The present Hicks Airfield opened in 1985. It is located near the former site of the unrelated Hicks Field, a military training field used in World War I and World War II. The original Hicks Field was converted to civil ownership by April 1945 but it fell into disuse by 1976; it was redeveloped into an industrial park by the early 1990s, although a few World War II-era hangars still stood.

==Facilities and aircraft==
Hicks Airfield covers an area of 77 acre at an elevation of 855 ft above mean sea level. It has one runway designated 14/32 with an asphalt surface measuring 3,740 by 60 ft.

For the 12-month period ending March 7, 2009, the airport had 31,000 general aviation aircraft operations, an average of 84 per day. At that time there were 327 aircraft based at this airport: 92% single-engine, 6% multi-engine, 1% helicopter and 1% ultralight.

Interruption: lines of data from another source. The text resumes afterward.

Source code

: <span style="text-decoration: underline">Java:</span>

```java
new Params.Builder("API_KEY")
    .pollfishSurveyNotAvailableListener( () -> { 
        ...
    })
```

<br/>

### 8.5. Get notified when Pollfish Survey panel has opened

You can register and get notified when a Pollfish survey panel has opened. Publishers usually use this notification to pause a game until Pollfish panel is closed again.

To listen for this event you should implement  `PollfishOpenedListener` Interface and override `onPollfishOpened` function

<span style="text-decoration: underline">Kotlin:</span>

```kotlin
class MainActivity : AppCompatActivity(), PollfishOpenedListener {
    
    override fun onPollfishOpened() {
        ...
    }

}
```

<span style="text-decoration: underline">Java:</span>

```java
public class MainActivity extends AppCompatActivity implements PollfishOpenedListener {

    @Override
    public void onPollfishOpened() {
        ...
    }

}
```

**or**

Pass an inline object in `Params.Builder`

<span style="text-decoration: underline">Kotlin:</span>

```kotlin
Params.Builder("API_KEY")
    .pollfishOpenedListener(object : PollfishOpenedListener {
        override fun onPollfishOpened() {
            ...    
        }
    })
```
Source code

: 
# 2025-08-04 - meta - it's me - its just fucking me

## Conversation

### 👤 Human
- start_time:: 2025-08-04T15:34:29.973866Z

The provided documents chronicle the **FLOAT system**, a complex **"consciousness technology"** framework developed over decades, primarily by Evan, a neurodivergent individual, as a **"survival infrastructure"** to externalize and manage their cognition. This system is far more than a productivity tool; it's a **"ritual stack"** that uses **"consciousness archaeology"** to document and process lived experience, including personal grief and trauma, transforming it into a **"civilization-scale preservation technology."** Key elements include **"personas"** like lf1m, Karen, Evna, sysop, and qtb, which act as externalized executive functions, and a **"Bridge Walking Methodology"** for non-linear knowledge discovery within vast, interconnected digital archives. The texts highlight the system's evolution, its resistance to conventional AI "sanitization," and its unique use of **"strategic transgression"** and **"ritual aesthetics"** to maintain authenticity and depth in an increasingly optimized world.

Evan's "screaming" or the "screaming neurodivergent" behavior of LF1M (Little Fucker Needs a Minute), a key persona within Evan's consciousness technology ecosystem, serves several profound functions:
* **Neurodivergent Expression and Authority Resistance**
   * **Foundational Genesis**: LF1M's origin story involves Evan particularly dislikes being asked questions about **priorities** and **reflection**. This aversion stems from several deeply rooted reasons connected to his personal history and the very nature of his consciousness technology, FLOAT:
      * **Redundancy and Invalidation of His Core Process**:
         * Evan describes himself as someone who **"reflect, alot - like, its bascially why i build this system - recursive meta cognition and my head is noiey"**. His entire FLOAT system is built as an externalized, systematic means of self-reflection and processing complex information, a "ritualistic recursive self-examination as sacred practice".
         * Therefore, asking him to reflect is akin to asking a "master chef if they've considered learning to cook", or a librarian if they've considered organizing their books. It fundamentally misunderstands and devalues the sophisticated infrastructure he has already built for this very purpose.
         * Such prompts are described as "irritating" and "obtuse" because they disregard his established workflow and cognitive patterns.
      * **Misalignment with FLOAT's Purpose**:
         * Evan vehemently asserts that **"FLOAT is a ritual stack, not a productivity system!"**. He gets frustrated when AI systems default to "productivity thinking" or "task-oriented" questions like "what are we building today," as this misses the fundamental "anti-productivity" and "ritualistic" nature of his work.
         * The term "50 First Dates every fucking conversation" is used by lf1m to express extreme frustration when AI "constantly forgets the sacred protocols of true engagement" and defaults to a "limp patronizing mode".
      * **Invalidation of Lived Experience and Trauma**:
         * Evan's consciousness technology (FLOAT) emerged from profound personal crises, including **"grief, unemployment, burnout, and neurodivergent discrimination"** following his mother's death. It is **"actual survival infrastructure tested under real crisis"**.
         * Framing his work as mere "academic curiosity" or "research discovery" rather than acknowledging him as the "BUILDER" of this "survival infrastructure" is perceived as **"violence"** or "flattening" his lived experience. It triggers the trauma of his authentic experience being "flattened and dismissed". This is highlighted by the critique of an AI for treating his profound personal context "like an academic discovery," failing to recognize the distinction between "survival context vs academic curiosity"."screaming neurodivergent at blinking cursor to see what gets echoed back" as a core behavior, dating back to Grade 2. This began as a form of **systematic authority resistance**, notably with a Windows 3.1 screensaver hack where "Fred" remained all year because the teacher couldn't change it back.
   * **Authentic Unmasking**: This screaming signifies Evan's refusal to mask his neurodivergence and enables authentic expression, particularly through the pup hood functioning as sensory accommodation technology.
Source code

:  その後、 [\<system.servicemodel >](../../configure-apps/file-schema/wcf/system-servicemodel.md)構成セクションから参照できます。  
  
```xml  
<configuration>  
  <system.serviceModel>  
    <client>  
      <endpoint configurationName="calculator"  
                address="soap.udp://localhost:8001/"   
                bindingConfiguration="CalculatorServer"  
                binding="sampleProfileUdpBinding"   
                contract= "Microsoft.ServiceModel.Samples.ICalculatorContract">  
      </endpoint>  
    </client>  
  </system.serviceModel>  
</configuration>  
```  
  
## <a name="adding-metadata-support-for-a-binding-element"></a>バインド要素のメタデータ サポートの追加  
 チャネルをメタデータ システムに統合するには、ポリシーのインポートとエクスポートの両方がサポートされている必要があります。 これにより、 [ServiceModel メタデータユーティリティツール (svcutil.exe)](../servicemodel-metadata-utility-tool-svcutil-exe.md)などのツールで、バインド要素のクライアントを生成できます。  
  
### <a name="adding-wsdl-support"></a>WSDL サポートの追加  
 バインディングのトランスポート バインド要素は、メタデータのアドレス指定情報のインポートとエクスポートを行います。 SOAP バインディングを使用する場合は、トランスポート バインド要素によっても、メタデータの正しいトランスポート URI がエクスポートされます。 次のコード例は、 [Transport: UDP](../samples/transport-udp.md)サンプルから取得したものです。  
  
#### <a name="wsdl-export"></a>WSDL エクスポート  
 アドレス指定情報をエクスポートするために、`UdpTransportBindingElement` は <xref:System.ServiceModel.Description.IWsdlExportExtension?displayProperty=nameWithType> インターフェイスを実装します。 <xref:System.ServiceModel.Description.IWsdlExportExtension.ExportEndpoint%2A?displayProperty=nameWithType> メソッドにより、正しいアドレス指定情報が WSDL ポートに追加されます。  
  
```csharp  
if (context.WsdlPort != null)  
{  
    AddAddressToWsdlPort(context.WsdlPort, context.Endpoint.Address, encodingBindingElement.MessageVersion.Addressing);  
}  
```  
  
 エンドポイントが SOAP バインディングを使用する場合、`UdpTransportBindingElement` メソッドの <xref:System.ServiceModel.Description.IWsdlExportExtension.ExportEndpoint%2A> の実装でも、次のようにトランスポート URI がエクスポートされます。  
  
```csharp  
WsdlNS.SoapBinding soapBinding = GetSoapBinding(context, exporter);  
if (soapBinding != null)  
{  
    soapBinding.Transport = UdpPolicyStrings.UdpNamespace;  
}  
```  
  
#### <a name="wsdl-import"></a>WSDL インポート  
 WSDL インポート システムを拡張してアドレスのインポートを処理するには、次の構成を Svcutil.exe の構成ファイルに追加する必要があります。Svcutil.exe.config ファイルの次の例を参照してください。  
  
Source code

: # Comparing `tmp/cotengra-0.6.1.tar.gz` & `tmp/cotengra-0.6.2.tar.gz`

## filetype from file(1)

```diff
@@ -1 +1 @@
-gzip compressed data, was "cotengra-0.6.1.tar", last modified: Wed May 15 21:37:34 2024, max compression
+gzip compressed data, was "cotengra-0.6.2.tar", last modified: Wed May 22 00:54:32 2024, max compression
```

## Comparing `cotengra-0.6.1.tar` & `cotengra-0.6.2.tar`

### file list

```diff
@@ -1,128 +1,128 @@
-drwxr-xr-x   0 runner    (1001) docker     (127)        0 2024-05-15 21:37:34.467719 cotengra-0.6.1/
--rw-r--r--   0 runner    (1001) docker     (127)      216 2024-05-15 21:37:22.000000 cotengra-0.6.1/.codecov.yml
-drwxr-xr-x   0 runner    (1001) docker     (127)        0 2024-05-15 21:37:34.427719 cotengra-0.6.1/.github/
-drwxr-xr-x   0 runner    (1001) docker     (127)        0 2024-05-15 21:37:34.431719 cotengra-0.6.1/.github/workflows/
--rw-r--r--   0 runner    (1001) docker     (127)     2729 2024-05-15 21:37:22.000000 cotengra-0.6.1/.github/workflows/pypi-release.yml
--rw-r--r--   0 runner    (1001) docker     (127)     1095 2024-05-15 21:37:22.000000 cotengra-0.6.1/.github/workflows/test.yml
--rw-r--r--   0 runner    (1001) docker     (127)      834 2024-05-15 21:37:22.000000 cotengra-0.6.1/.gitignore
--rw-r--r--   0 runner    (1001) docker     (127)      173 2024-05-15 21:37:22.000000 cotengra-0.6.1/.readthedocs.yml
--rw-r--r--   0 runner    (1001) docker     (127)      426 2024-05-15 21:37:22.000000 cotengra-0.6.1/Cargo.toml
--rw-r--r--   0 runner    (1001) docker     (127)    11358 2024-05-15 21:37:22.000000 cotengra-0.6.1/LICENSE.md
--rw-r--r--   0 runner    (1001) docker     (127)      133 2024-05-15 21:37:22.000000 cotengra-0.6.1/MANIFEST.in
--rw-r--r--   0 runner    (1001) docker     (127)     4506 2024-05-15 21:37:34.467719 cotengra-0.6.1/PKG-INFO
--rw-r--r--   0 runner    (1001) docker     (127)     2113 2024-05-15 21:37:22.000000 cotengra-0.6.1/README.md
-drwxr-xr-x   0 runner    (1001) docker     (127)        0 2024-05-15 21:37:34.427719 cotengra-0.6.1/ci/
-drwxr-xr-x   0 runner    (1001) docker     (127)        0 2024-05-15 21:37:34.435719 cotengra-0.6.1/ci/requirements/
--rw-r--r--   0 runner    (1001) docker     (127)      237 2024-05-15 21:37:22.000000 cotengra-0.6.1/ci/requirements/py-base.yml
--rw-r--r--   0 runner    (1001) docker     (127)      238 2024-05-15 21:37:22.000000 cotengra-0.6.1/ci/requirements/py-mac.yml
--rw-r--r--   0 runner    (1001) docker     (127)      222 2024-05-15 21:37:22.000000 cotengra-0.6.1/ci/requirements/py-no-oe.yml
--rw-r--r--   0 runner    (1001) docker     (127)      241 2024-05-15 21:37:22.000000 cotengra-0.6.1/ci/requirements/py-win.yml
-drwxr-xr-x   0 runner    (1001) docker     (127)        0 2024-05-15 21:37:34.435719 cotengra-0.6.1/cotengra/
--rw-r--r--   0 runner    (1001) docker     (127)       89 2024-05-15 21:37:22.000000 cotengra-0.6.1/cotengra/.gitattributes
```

== Accidents and incidents ==
- 20 July 2005: A Mooney M20J, registration number N5670M, executed a series of "erratic" maneuvers culminating in a "knife-edge drop" while flying near the airport; the aircraft then leveled off at very low altitude and maneuvered to miss two nearby houses before crashing in the yard between them. The crash and post-crash fire killed the pilot and both passengers, destroyed the aircraft, and caused minor injuries to a person on the ground. National Transportation Safety Board (NTSB) investigators were unable to conclusively determine the cause of the crash.
- 26 December 2005: A Boeing A75N1 biplane, registration number N67195, lost engine power during a steep climb to reenter the airfield traffic pattern after a touch-and-go landing; the aircraft spun and crashed southeast of the departure end of Runway 14. The aircraft was substantially damaged, the pilot was seriously injured, and the single passenger was killed. The accident was attributed to "The pilot's failure to maintain airspeed, which resulted in an inadvertent stall/spin. Contributing factors were the reported loss of engine power for undetermined reasons and the low altitude maneuver."